** Task brief **
Exactly as they appear, output all of the records. Skip any images.

** Data supplied **
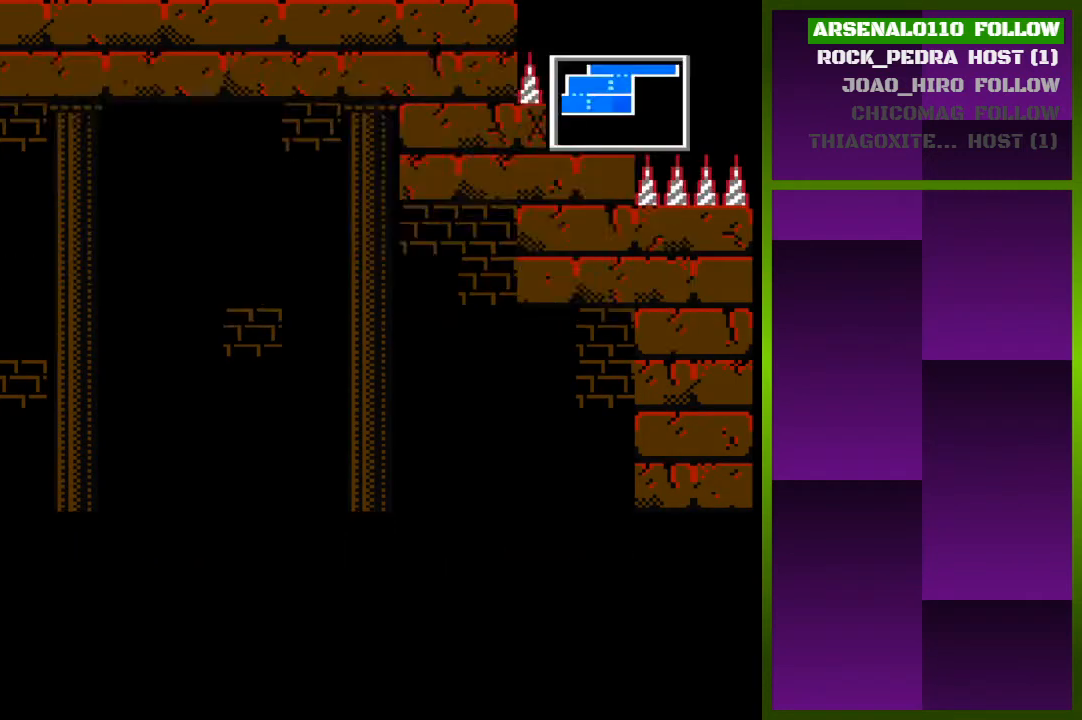
{"buttons": [], "events": [[67, "CROSS", "up"]]}
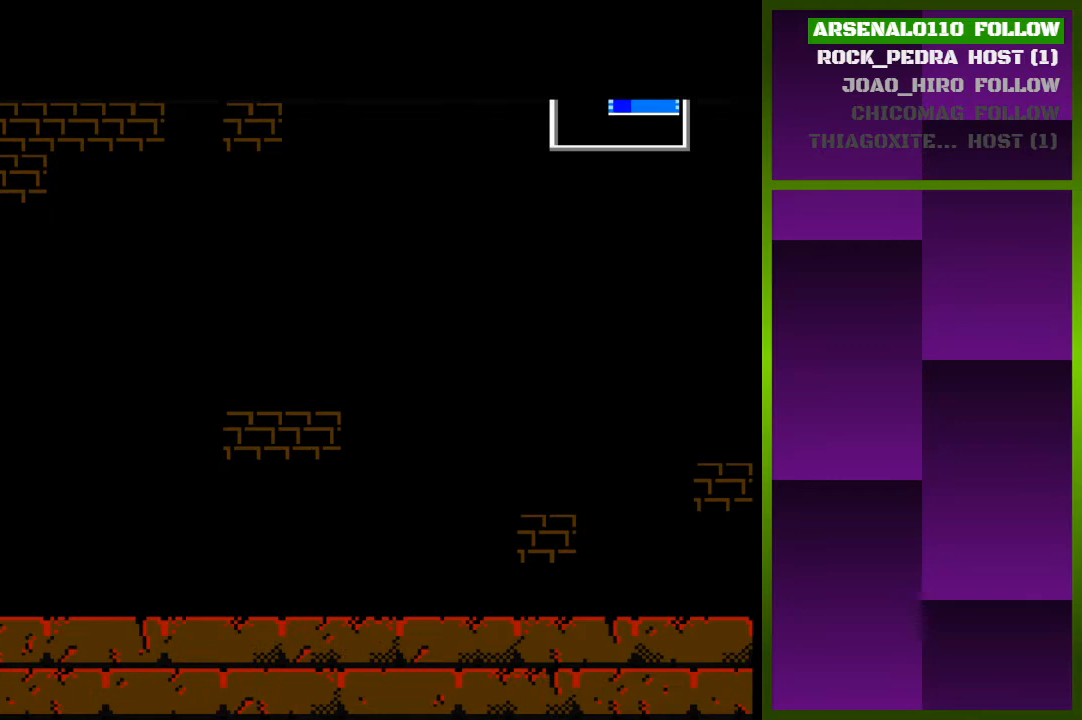
{"buttons": ["DPAD_RIGHT"], "events": [[367, "DPAD_RIGHT", "down"]]}
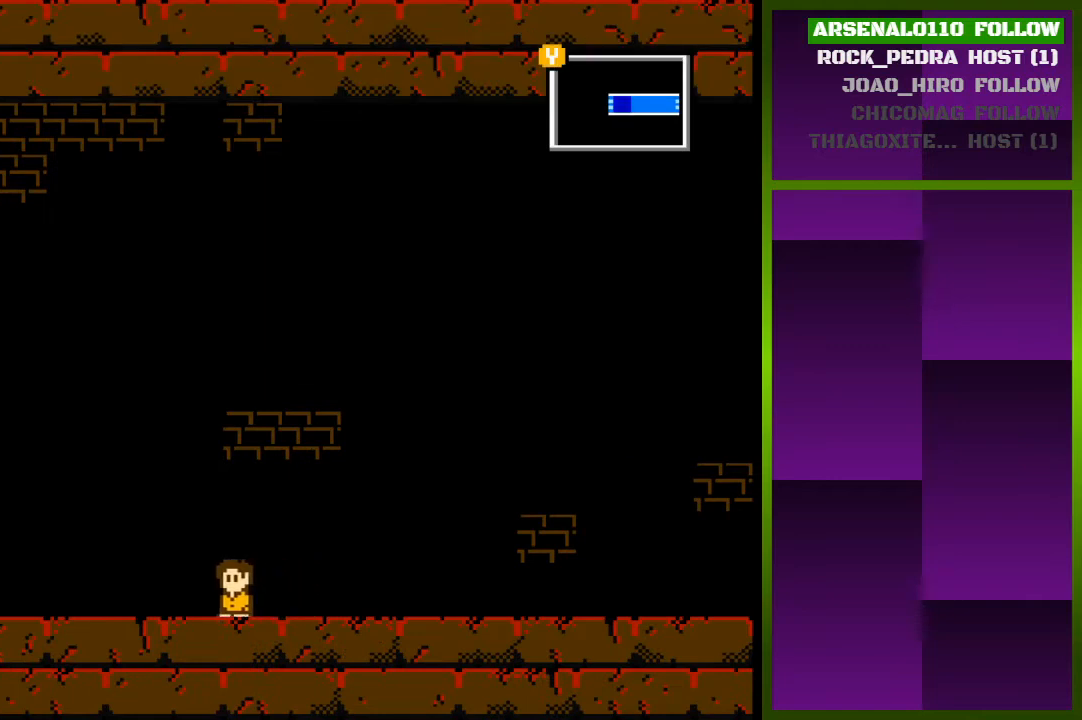
{"buttons": ["TRIANGLE"], "events": [[400, "DPAD_RIGHT", "up"], [433, "TRIANGLE", "down"]]}
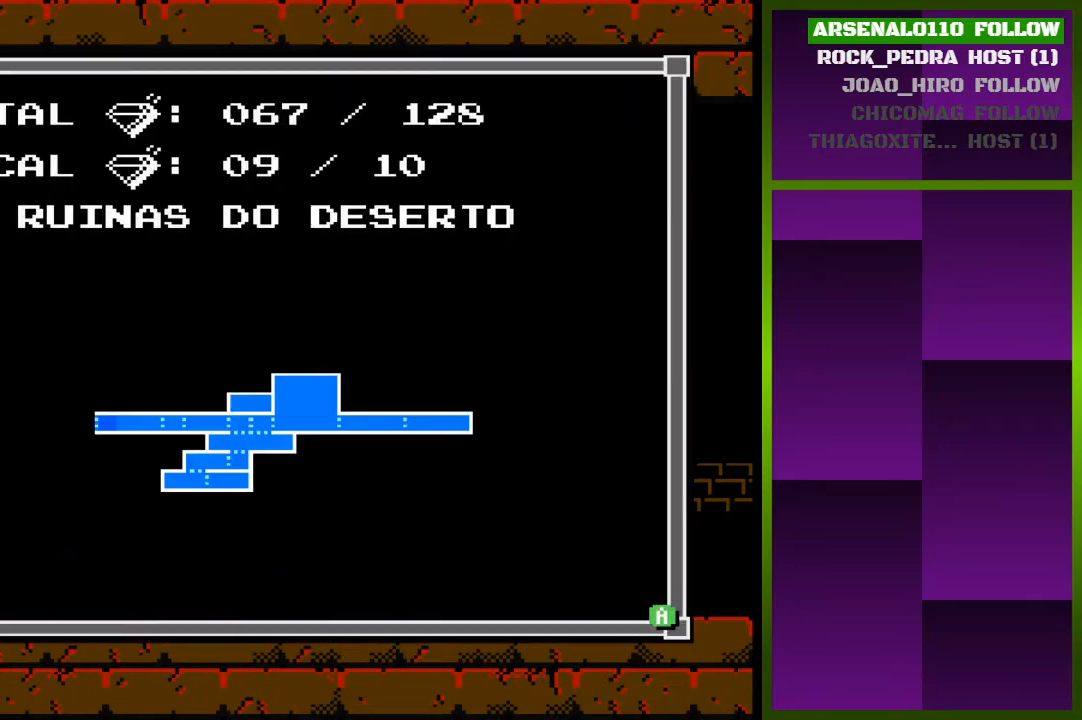
{"buttons": [], "events": [[67, "TRIANGLE", "up"]]}
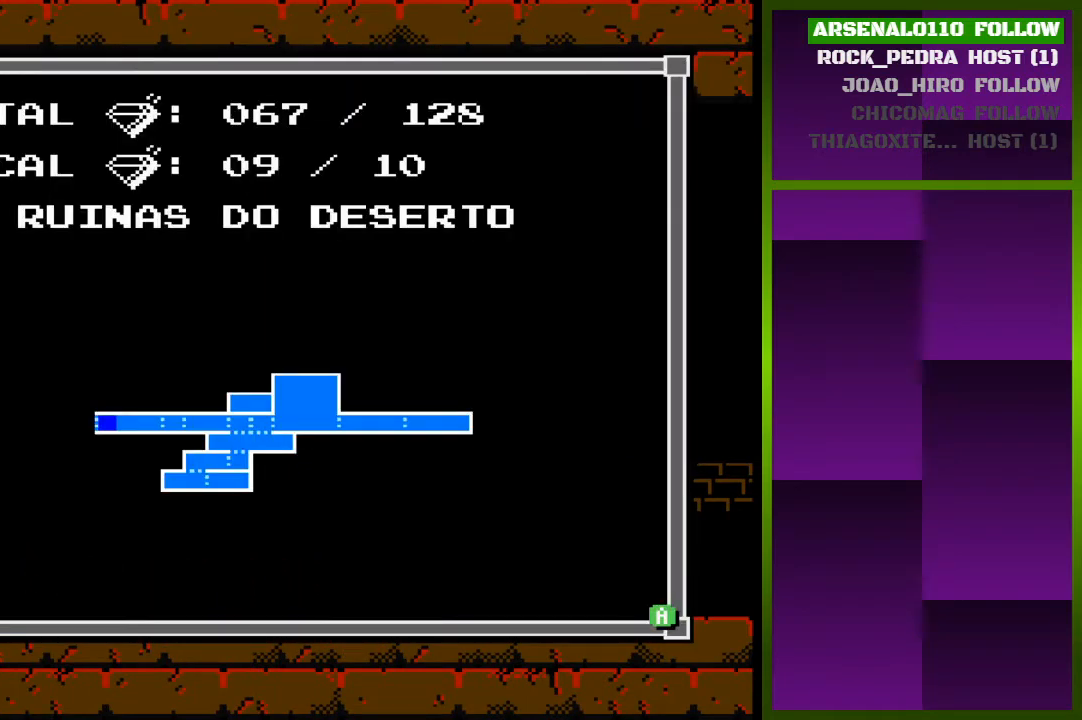
{"buttons": [], "events": []}
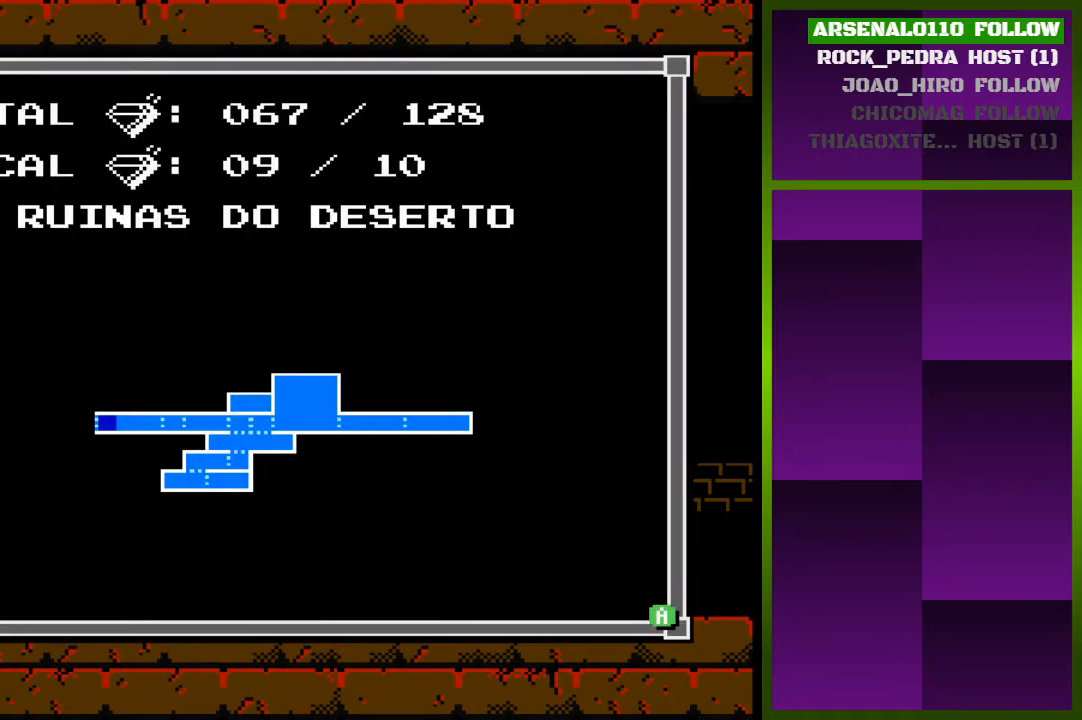
{"buttons": [], "events": []}
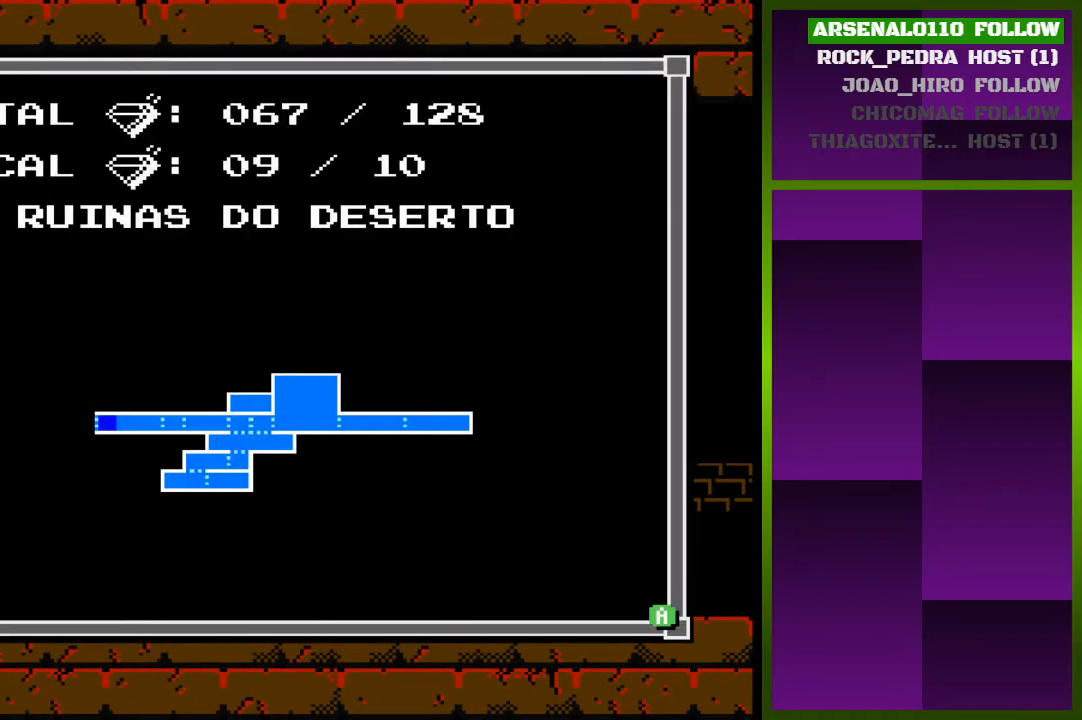
{"buttons": [], "events": []}
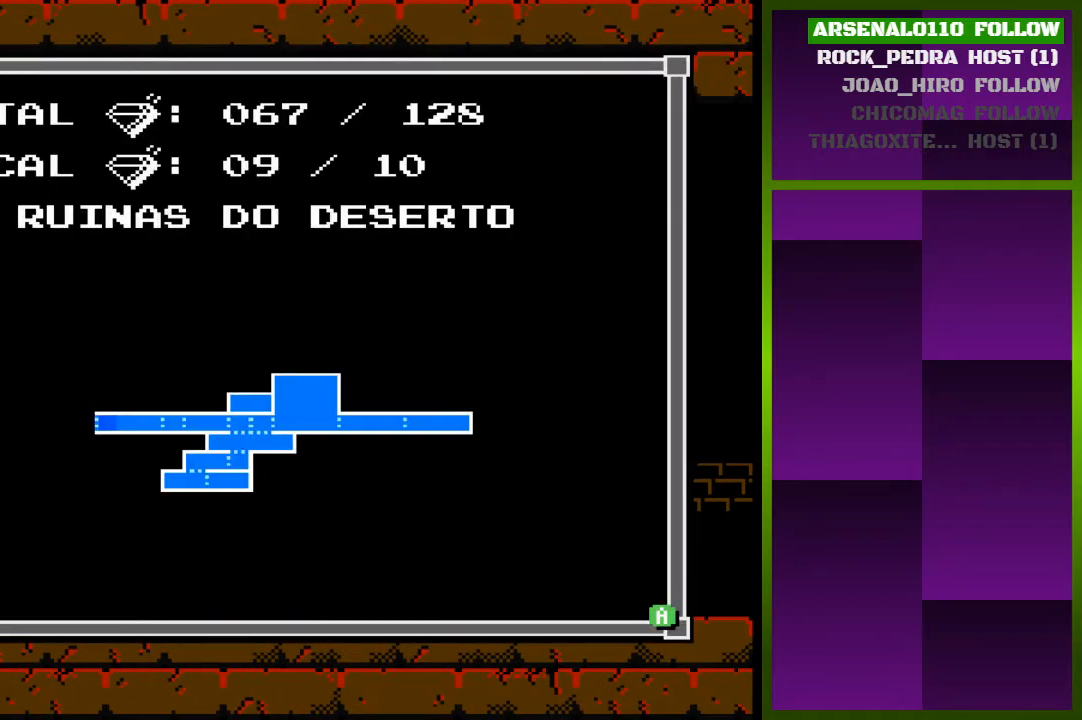
{"buttons": [], "events": []}
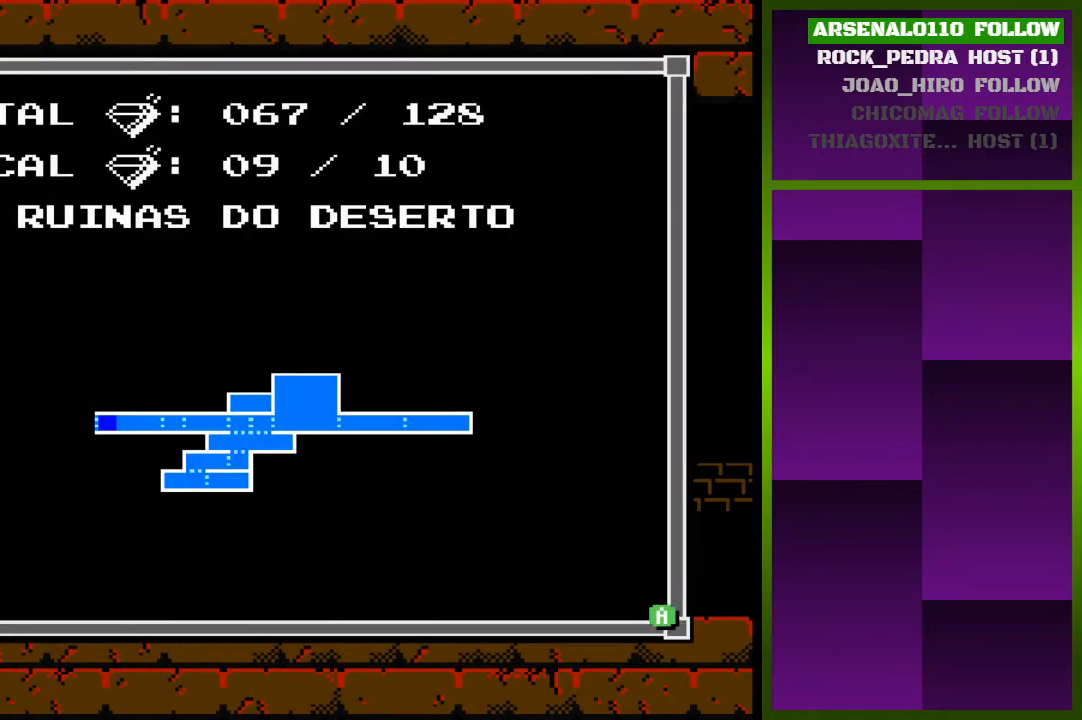
{"buttons": ["DPAD_RIGHT"], "events": [[267, "TRIANGLE", "down"], [400, "TRIANGLE", "up"], [433, "DPAD_RIGHT", "down"]]}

** Result **
{"buttons": [], "events": [[67, "CROSS", "up"]]}
{"buttons": ["DPAD_RIGHT"], "events": [[367, "DPAD_RIGHT", "down"]]}
{"buttons": ["TRIANGLE"], "events": [[400, "DPAD_RIGHT", "up"], [433, "TRIANGLE", "down"]]}
{"buttons": [], "events": [[67, "TRIANGLE", "up"]]}
{"buttons": [], "events": []}
{"buttons": [], "events": []}
{"buttons": [], "events": []}
{"buttons": [], "events": []}
{"buttons": ["DPAD_RIGHT"], "events": [[267, "TRIANGLE", "down"], [400, "TRIANGLE", "up"], [433, "DPAD_RIGHT", "down"]]}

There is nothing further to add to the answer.